Marlboro et sa maison-mère, Philip Morris International (PMI) s’apprêtent à lancer dans les semaines qui viennent iQos, une nouvelle cigarette électronique qui chauffe le tabac sans le brûler et promet ainsi une nocivité potentiellement moindre que la cigarette traditionnelle.

L’appareil et ses « Heets », les recharges de tabac sous forme de bâtonnets, seront d’abord disponibles chez les buralistes de Paris et de Nice (Alpes-Maritimes). L’iQos est le fruit d’une politique de développement de produits potentiellement moins nocifs dans laquelle le groupe PMI a investi 3 milliards de dollars depuis 2008, indique Le Figaro.

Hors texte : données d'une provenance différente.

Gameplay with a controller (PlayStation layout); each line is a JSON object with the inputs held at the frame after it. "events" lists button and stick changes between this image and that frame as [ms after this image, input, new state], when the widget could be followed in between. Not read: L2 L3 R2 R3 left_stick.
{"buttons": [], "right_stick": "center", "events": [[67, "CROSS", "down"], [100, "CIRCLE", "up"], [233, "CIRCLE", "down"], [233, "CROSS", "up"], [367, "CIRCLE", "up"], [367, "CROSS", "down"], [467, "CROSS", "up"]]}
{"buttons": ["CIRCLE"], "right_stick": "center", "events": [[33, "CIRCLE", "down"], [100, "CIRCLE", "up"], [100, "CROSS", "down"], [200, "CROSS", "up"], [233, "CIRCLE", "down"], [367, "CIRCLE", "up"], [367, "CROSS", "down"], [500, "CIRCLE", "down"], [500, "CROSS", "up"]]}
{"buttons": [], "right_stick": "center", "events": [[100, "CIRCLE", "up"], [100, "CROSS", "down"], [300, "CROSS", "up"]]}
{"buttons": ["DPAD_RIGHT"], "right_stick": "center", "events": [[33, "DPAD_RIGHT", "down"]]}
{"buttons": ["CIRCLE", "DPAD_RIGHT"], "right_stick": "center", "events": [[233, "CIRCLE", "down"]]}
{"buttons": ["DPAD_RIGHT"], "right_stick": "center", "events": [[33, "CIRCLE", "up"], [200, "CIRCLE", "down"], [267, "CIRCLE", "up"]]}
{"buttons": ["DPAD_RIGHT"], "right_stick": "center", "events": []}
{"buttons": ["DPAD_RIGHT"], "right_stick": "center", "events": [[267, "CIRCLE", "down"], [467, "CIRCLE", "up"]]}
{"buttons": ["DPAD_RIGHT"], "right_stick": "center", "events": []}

Le tabac chauffé à moins de 300 degrés au lieu de 900

En chauffant le tabac à moins de 300 degrés au lieu de près de 900 degrés dans une cigarette classique, le nouveau système pourrait réduire la toxicité des matières inhalées jusqu’à 95 %. Car « la combustion est nocive pour la santé. Comme un steak trop grillé au barbecue », explique un représentant du cigarettier à Europe 1.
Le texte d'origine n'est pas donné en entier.